• **Problem**: Copy each line from the entries that the word "more" appears in.

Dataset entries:
++++

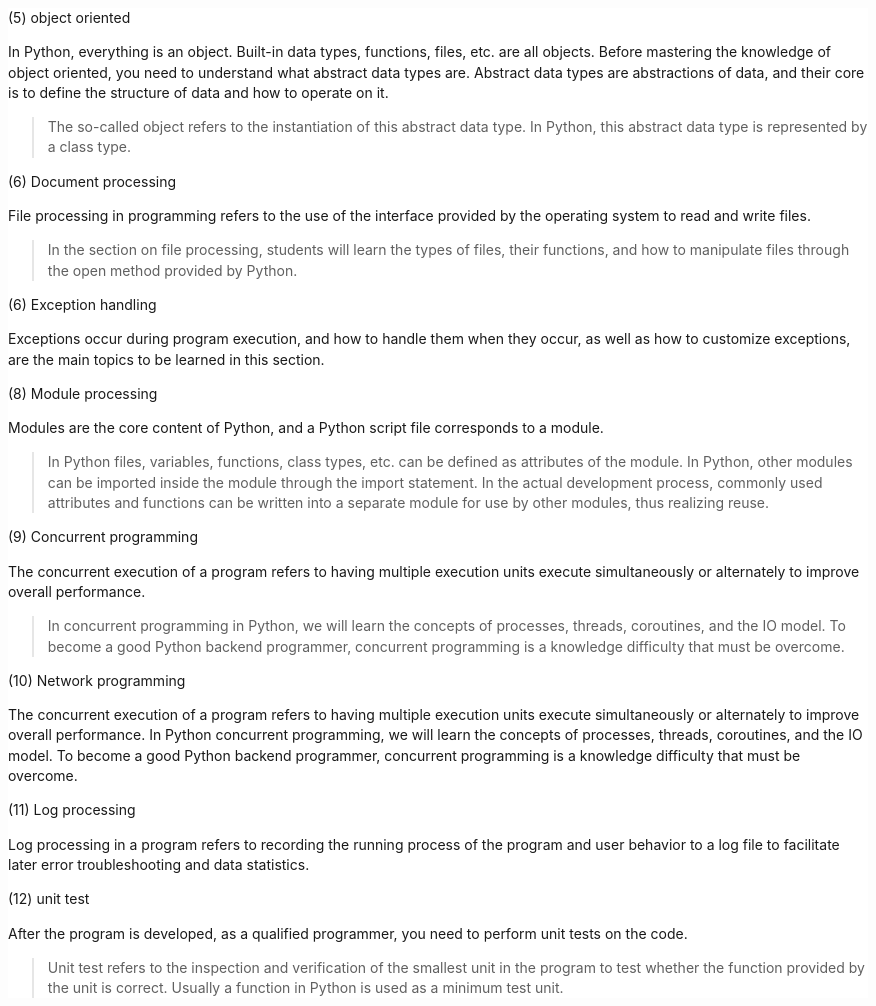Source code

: (5) object oriented 

In Python, everything is an object. Built-in data types, functions, files, etc. are all objects. Before mastering the knowledge of object oriented, you need to understand what abstract data types are. Abstract data types are abstractions of data, and their core is to define the structure of data and how to operate on it. 

>  The so-called object refers to the instantiation of this abstract data type. In Python, this abstract data type is represented by a class type. 

(6) Document processing 

File processing in programming refers to the use of the interface provided by the operating system to read and write files. 

>  In the section on file processing, students will learn the types of files, their functions, and how to manipulate files through the open method provided by Python. 

(6) Exception handling 

Exceptions occur during program execution, and how to handle them when they occur, as well as how to customize exceptions, are the main topics to be learned in this section. 

(8) Module processing 

Modules are the core content of Python, and a Python script file corresponds to a module. 

>  In Python files, variables, functions, class types, etc. can be defined as attributes of the module. In Python, other modules can be imported inside the module through the import statement. In the actual development process, commonly used attributes and functions can be written into a separate module for use by other modules, thus realizing reuse. 

(9) Concurrent programming 

The concurrent execution of a program refers to having multiple execution units execute simultaneously or alternately to improve overall performance. 

>  In concurrent programming in Python, we will learn the concepts of processes, threads, coroutines, and the IO model. To become a good Python backend programmer, concurrent programming is a knowledge difficulty that must be overcome. 

(10) Network programming 

The concurrent execution of a program refers to having multiple execution units execute simultaneously or alternately to improve overall performance. In Python concurrent programming, we will learn the concepts of processes, threads, coroutines, and the IO model. To become a good Python backend programmer, concurrent programming is a knowledge difficulty that must be overcome. 

(11) Log processing 

Log processing in a program refers to recording the running process of the program and user behavior to a log file to facilitate later error troubleshooting and data statistics. 

(12) unit test 

After the program is developed, as a qualified programmer, you need to perform unit tests on the code. 

>  Unit test refers to the inspection and verification of the smallest unit in the program to test whether the function provided by the unit is correct. Usually a function in Python is used as a minimum test unit. 

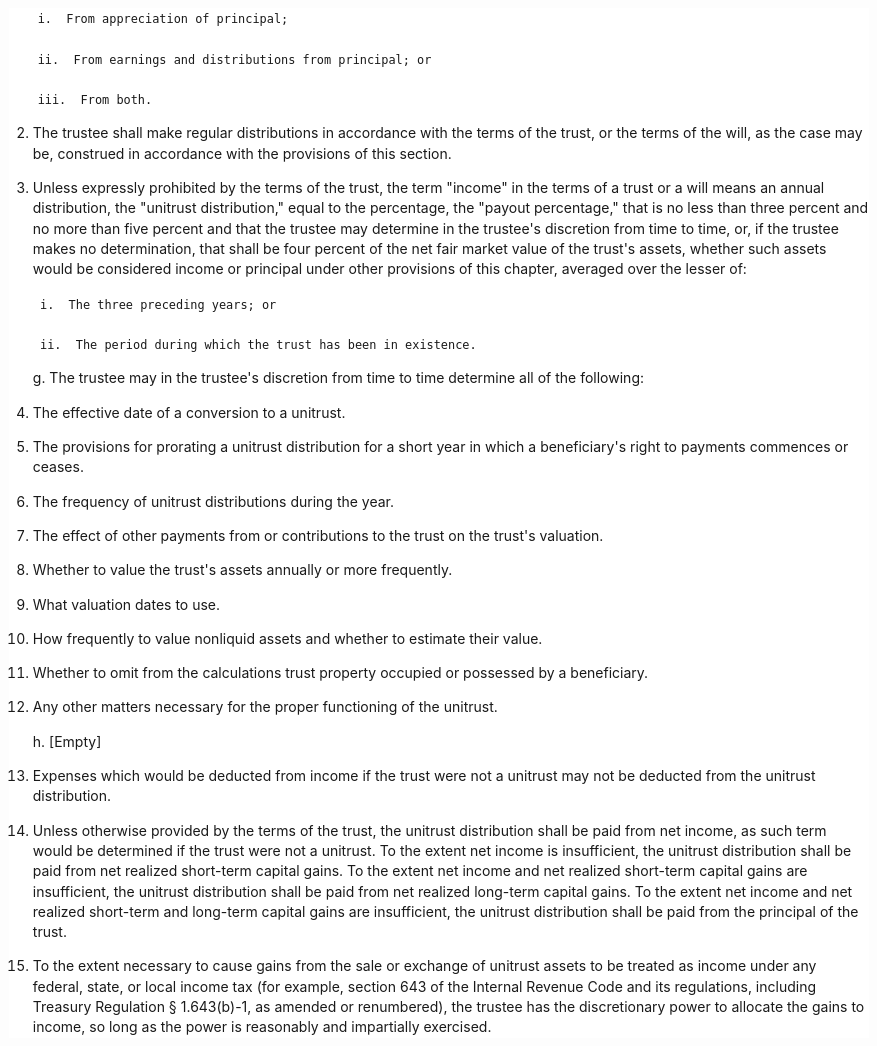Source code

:         i.  From appreciation of principal;

        ii.  From earnings and distributions from principal; or

        iii.  From both.

2. The trustee shall make regular distributions in accordance with the terms of the trust, or the terms of the will, as the case may be, construed in accordance with the provisions of this section.

3. Unless expressly prohibited by the terms of the trust, the term "income" in the terms of a trust or a will means an annual distribution, the "unitrust distribution," equal to the percentage, the "payout percentage," that is no less than three percent and no more than five percent and that the trustee may determine in the trustee's discretion from time to time, or, if the trustee makes no determination, that shall be four percent of the net fair market value of the trust's assets, whether such assets would be considered income or principal under other provisions of this chapter, averaged over the lesser of:

        i.  The three preceding years; or

        ii.  The period during which the trust has been in existence.

    g.  The trustee may in the trustee's discretion from time to time determine all of the following:

1. The effective date of a conversion to a unitrust.

2. The provisions for prorating a unitrust distribution for a short year in which a beneficiary's right to payments commences or ceases.

3. The frequency of unitrust distributions during the year.

4. The effect of other payments from or contributions to the trust on the trust's valuation.

5. Whether to value the trust's assets annually or more frequently.

6. What valuation dates to use.

7. How frequently to value nonliquid assets and whether to estimate their value.

8. Whether to omit from the calculations trust property occupied or possessed by a beneficiary.

9. Any other matters necessary for the proper functioning of the unitrust.

    h.  [Empty]

1. Expenses which would be deducted from income if the trust were not a unitrust may not be deducted from the unitrust distribution.

2. Unless otherwise provided by the terms of the trust, the unitrust distribution shall be paid from net income, as such term would be determined if the trust were not a unitrust. To the extent net income is insufficient, the unitrust distribution shall be paid from net realized short-term capital gains. To the extent net income and net realized short-term capital gains are insufficient, the unitrust distribution shall be paid from net realized long-term capital gains. To the extent net income and net realized short-term and long-term capital gains are insufficient, the unitrust distribution shall be paid from the principal of the trust.

3. To the extent necessary to cause gains from the sale or exchange of unitrust assets to be treated as income under any federal, state, or local income tax (for example, section 643 of the Internal Revenue Code and its regulations, including Treasury Regulation § 1.643(b)-1, as amended or renumbered), the trustee has the discretionary power to allocate the gains to income, so long as the power is reasonably and impartially exercised.
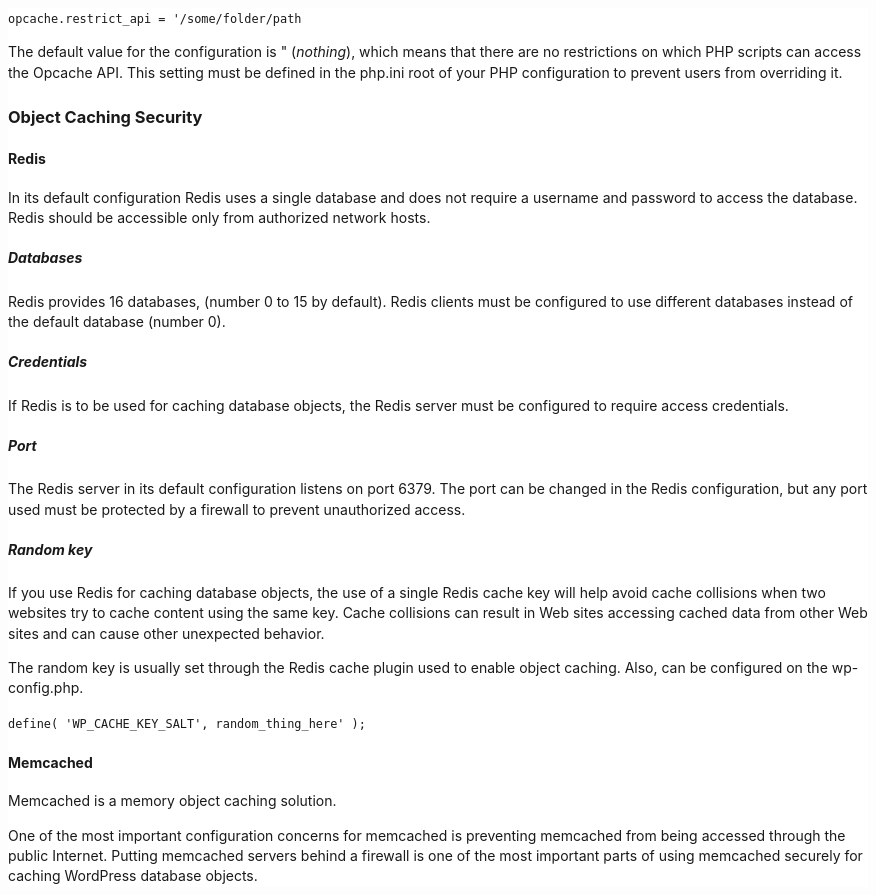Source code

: `opcache.restrict_api = '/some/folder/path`


The default value for the configuration is " (*nothing*), which means that there are no restrictions on which PHP scripts can access the Opcache API. This setting must be defined in the php.ini root of your PHP configuration to prevent users from overriding it.

### Object Caching Security

#### Redis

In its default configuration Redis uses a single database and does not require a username and password to access the database. Redis should be accessible only from authorized network hosts.

##### Databases

Redis provides 16 databases, (number 0 to 15 by default). Redis clients must be configured to use different databases instead of the default database (number 0).

##### Credentials

If Redis is to be used for caching database objects, the Redis server must be configured to require access credentials.

##### Port

The Redis server in its default configuration listens on port 6379. The port can be changed in the Redis configuration, but any port used must be protected by a firewall to prevent unauthorized access.

##### Random key

If you use Redis for caching database objects, the use of a single Redis cache key will help avoid cache collisions when two websites try to cache content using the same key. Cache collisions can result in Web sites accessing cached data from other Web sites and can cause other unexpected behavior.

The random key is usually set through the Redis cache plugin used to enable object caching. Also, can be configured on the wp-config.php.

`define( 'WP_CACHE_KEY_SALT', random_thing_here' );`

#### Memcached

Memcached is a memory object caching solution.

One of the most important configuration concerns for memcached is preventing memcached from being accessed through the public Internet. Putting memcached servers behind a firewall is one of the most important parts of using memcached securely for caching WordPress database objects.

++++

• **Answer to this exercise**:
3. Unless expressly prohibited by the terms of the trust, the term "income" in the terms of a trust or a will means an annual distribution, the "unitrust distribution," equal to the percentage, the "payout percentage," that is no less than three percent and no more than five percent and that the trustee may determine in the trustee's discretion from time to time, or, if the trustee makes no determination, that shall be four percent of the net fair market value of the trust's assets, whether such assets would be considered income or principal under other provisions of this chapter, averaged over the lesser of:
5. Whether to value the trust's assets annually or more frequently.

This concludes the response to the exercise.